1983–84 Michigan State Spartans men's basketball team
| No | Name | Pos | Year | Height | Pts | Reb | Ast |
| 4 | Scott Skiles | G | SO | 6–1 | 14.5 | 2.2 | 4.6 |
| 11 | Sam Vincent | G | JR | 6–2 | 15.6 | 2.7 | 3.0 |
| 42 | Kevin Willis | C | SR | 7–0 | 11.0 | 7.7 | 0.3 |
| 35 | Larry Polec | F | JR | 6–8 | 6.0 | 3.9 | 0.9 |
| 13 | Darryl Johnson | G | FR | 6–2 | 6.0 | 1.1 | 1.2 |
| 00 | Ken Johnson | F | JR | 6–8 | 8.5 | 6.9 | 0.2 |
| 20 | Ben Tower | F | SR | 6–8 | 5.8 | 4.5 | 1.4 |
| 44 | Patrick Ford | G/F | SO | 6–5 | 6.1 | 2.2 | 0.5 |
| 15 | Ralph Walker | F | SO | 6–8 | 1.7 | 1.1 | 0.3 |
| 24 | Richard Mudd | F/C | SR | 6–9 | 1.0 | 2.2 | 0.1 |
| 21 | Greg Pedro | G | FR | 6–4 | 1.0 | 0.3 | 0.2 |
| 40 | Barry Fordham | F | FR | 6–8 | 0.5 | 0.4 | 0.0 |
| 10 | Tim Gore | G | SR | 6–4 | 0.2 | 0.3 | 0.2 |

Source

==Schedule and results==

| Date time, TV | Rank^{#} | Opponent^{#} | Result | Record | Site city, state |
Regular season
| Nov 25, 1983* | No. 12 | Central Michigan Spartan Cutlass Classic | W 73–52 | 1–0 | Jenison Field House East Lansing, MI |
| Nov 26, 1983* | No. 12 | Western Michigan Spartan Cutlass Classic | W 81–52 | 2–0 | Jenison Field House East Lansing, MI |
| Dec 1, 1983* | No. 11 | vs. Saint Peter's | L 66–73 | 2–1 |  |
| Dec 3, 1983* | No. 11 | Illinois-Chicago | W 99–82 | 3–1 | Jenison Field House East Lansing |
| Dec 12, 1983* | No. 17 | at Cleveland State | W 71–62 | 4–1 | Woodling Gym Cleveland, OH |
| Dec 15, 1983* | No. 17 | Brooklyn | W 85–72 | 5–1 | Jenison Field House East Lansing.

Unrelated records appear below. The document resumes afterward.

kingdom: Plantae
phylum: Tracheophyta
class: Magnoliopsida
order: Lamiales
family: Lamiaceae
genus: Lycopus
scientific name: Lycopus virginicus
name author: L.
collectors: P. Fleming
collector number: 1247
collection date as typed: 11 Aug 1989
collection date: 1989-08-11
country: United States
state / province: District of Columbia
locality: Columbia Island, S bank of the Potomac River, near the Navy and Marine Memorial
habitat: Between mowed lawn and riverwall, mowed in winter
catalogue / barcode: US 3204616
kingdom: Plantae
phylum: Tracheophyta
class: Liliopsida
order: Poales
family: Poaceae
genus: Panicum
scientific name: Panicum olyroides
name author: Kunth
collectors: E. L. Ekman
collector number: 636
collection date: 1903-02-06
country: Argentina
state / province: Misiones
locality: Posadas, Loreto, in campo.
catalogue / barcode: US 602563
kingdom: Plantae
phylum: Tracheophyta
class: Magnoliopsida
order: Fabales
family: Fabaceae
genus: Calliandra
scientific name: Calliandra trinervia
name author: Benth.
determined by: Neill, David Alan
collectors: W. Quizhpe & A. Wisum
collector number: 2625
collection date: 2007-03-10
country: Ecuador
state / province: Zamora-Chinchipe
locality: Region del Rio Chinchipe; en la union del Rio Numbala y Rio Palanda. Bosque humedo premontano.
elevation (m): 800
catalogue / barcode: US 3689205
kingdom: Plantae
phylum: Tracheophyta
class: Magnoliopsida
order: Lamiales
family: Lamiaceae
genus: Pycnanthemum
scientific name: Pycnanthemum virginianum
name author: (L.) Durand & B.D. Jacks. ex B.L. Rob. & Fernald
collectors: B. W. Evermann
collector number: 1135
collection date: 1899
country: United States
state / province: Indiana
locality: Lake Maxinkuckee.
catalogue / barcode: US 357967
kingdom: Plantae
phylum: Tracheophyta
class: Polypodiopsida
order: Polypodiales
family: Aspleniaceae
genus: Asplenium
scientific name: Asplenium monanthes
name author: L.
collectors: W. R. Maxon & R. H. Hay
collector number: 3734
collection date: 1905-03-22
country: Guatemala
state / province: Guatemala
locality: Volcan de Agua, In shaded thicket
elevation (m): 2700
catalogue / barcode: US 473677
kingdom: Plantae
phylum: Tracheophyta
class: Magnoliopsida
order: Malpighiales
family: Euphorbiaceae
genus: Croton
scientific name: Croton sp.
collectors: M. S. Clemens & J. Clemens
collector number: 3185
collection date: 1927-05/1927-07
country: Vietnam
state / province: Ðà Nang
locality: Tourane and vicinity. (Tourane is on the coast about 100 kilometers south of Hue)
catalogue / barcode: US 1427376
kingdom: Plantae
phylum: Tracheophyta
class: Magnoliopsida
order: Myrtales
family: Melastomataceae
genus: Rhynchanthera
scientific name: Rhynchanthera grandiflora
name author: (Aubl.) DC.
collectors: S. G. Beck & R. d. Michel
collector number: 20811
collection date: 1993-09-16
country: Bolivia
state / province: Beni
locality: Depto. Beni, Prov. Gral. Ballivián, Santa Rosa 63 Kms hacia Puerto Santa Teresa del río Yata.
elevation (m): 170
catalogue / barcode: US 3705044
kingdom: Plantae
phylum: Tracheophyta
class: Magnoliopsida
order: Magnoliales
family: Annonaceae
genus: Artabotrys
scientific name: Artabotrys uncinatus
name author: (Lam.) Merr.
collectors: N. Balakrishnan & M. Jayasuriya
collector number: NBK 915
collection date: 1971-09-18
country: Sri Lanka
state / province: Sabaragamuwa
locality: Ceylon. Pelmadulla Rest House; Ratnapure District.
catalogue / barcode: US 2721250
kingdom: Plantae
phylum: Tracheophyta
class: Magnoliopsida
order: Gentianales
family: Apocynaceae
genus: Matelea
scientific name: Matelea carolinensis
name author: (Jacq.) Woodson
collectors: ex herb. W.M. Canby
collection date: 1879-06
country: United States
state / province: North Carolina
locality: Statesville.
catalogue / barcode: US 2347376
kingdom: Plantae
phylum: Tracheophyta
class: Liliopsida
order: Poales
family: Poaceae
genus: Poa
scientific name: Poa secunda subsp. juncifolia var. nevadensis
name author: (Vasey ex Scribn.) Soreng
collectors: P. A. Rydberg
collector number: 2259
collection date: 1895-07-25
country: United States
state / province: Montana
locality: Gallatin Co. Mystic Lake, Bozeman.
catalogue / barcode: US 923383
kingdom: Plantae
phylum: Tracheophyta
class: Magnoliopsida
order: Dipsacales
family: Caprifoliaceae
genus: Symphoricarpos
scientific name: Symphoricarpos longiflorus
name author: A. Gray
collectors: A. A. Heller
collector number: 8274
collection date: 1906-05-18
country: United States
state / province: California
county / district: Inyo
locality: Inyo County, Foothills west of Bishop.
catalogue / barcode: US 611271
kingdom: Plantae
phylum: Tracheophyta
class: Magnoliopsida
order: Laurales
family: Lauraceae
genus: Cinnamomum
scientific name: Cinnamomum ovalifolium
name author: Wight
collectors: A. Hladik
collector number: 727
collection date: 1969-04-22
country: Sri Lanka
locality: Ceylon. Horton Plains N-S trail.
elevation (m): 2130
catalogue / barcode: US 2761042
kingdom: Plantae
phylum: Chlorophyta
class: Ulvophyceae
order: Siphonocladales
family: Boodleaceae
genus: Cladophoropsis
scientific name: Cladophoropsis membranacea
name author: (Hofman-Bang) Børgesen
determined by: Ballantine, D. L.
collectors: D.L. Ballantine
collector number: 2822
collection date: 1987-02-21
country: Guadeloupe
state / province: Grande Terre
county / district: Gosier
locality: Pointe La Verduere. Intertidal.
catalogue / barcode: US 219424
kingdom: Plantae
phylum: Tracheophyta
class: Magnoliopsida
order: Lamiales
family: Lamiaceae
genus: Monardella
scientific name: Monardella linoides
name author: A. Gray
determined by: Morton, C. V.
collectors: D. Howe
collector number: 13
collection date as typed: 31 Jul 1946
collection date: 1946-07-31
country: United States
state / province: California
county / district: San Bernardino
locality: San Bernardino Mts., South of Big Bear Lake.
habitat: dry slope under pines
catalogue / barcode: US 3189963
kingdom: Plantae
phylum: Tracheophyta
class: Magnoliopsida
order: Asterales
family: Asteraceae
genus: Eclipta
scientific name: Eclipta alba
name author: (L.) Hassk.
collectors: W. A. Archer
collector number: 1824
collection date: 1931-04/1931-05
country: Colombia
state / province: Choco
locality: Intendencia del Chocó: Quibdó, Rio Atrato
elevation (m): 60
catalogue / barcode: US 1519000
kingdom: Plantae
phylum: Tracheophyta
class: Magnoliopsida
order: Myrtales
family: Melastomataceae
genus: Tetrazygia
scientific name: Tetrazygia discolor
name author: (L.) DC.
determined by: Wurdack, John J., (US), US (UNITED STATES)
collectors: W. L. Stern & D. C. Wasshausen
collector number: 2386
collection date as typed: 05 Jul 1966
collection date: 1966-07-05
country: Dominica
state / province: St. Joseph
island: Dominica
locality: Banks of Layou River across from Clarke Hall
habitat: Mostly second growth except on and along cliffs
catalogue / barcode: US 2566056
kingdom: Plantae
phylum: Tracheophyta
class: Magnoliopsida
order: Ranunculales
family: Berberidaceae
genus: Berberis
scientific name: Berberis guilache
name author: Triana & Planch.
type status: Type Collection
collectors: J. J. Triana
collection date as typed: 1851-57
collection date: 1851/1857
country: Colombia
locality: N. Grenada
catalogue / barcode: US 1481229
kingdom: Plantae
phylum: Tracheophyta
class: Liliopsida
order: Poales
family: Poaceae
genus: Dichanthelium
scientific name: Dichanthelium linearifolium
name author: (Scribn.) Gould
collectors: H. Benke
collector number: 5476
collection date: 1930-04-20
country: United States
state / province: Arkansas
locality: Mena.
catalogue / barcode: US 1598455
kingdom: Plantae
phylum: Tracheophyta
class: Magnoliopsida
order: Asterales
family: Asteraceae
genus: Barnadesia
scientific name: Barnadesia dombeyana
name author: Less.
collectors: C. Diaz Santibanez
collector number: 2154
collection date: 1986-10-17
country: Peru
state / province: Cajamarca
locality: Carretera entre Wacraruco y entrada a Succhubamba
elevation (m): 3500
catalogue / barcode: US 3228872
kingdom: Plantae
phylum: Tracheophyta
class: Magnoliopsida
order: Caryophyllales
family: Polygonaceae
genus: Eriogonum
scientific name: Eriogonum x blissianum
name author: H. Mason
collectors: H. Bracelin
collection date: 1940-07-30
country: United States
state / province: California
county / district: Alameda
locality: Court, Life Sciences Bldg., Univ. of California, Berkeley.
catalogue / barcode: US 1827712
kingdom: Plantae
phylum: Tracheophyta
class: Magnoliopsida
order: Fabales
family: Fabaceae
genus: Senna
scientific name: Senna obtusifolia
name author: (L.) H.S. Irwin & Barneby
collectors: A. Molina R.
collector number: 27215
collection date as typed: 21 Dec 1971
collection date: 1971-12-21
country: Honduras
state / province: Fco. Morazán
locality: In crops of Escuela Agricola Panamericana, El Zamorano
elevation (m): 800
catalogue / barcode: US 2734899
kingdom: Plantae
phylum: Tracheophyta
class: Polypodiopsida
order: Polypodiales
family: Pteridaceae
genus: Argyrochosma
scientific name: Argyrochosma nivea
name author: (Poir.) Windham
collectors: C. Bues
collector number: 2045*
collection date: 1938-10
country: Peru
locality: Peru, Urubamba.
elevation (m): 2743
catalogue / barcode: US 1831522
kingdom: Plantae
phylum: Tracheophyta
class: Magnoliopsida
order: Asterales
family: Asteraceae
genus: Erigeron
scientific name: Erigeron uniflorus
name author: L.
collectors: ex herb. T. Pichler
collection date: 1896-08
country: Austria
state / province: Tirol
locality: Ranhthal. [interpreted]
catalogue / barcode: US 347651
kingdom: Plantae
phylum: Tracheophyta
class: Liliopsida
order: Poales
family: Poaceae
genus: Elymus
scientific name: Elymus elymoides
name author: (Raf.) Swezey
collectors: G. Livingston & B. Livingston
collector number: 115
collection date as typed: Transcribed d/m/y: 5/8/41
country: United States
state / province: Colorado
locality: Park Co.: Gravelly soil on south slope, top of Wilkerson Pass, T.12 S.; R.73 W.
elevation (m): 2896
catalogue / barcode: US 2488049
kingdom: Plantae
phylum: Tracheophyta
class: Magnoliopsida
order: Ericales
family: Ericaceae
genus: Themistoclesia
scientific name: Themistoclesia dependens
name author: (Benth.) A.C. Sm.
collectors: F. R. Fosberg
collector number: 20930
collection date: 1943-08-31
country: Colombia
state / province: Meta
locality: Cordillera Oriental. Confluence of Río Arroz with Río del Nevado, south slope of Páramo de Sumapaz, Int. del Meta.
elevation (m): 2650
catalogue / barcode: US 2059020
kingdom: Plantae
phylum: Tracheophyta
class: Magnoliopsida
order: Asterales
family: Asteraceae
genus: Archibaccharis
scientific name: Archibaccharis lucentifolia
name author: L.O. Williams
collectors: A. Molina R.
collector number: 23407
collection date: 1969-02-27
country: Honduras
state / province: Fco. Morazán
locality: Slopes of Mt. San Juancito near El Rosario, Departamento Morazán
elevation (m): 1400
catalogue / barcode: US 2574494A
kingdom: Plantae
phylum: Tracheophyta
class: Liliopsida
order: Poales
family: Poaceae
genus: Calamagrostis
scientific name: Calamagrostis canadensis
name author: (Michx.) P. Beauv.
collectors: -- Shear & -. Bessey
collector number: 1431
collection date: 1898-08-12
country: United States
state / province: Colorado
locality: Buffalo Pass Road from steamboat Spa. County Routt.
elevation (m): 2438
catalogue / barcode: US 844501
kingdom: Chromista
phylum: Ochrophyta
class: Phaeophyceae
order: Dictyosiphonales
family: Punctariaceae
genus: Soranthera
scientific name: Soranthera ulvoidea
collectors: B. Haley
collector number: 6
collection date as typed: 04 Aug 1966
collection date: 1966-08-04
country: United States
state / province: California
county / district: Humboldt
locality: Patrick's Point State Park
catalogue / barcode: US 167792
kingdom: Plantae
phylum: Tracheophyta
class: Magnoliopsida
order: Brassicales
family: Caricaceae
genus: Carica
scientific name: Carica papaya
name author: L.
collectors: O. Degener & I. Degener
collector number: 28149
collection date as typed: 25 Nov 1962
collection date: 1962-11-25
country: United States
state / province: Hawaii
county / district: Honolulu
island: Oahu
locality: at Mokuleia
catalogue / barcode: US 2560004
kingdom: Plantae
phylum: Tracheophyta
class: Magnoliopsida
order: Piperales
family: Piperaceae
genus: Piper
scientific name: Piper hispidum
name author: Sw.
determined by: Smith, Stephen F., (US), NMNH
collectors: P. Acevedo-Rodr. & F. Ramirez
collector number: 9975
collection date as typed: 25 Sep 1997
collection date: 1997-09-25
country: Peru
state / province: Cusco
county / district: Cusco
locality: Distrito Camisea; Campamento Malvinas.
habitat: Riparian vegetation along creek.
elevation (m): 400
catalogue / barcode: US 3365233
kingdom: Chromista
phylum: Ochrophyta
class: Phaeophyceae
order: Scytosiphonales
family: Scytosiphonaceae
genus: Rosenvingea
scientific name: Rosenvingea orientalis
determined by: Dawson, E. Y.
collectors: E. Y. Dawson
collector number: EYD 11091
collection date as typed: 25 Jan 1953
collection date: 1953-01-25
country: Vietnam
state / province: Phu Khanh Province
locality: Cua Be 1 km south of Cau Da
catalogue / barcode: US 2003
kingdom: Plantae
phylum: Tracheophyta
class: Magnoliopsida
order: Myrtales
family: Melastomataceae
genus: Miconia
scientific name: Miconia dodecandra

MI |
| Dec 22, 1983* | No. 19 | at Missouri | L 66–79 | 5–2 | Hearnes Center Columbia, MO |
| Dec 28, 1983* |  | vs. Alabama Cotton States Classic semifinal | L 69–81 | 5–3 | The Omni Atlanta, GA |
| Dec 29, 1983* |  | vs. Nebraska Cotton States Classic third place game | W 58–45 | 6–3 | The Omni Atlanta, GA |
| Jan 4, 1984 |  | Iowa | W 73–72 | 7–3 (1–0) | Jenison Field House East Lansing, MI |
| Jan 7, 1984 |  | Northwestern | L 69–76 | 7–4 (1–1) | Jenison Field House East Lansing, MI |
| Jan 12, 1984 |  | at Wisconsin | L 74–81† | 7–5 (1–2) | Wisconsin Field House Madison, WI |
| Jan 14, 1984 |  | at Minnesota | L 61–69 | 7–6 (1–3) | Williams Arena Minneapolis, MN |
| Jan 19, 1984 |  | Indiana | L 62–70 ^{OT} | 7–7 (1–4) | Jenison Field House East Lansing, MI |
| Jan 21, 1984 |  | Ohio State | L 68–82 | 7–8 (1–5) | Jenison Field House East Lansing, MI |
| Jan 26, 1984 |  | No. 9 Illinois | L 40–46 | 7–9 (1–6) | Assembly Hall Champaign, IL |
| Jan 28, 1984 |  | Purdue | L 54–72 | 7–10 (1–7) | Mackey Arena West Lafayette, IN |
| Feb 2, 1984 |  | Michigan Rivalry | W 72–67 | 8–10 (2–7) | Jenison Field House East Lansing, MI |
| Feb 5, 1984* |  | Oregon State | W 56–55 | 9–10 | Jenison Field House East Lansing, MI |
| Feb 11, 1984 |  | Michigan Rivalry | L 61–71 | 9–11 (2–8) | Crisler Arena Ann Arbor, MI |
| Feb 16, 1984 |  | No. 11 Purdue | W 63–42 | 10–11 (3–8) | Jenison Field House East Lansing, MI |
| Feb 19, 1984 |  | No. 7 Illinois | L 53–70 | 10–12 (3–9) | Jenison Field House East Lansing, MI |
| Feb 22, 1984 |  | Ohio State | L 70–86 | 10–13 (3–10) | St. John Arena Columbus, OH |
| Feb 26, 1984 |  | Indiana | W 57–54 | 11–13 (4–10) | Assembly Hall Bloomington, IN |
| Mar 1, 1984 |  | Minnesota | W 83–62 | 12–13 (5–10) | Jenison Field House East Lansing, MI |
| Mar 3, 1984 |  | Wisconsin | W 78–59 | 13–13 (6–10) | Jenison Field House East Lansing, MI |
| Mar 8, 1984 |  | Northwestern | W 63–55 | 14–13 (7–10) | Welsh-Ryan Arena Evanston, IL |
| Mar 11, 1984 |  | Iowa | W 51–44 | 15–13 (8–10) | Carver-Hawkeye Arena Iowa City, IA |
*Non-conference game. ^{#}Rankings from AP Poll,. (#) Tournament seedings in parentheses. All times are in Central Time Source †Game forfeited by Wisconsin due to NCAA violations at a later date.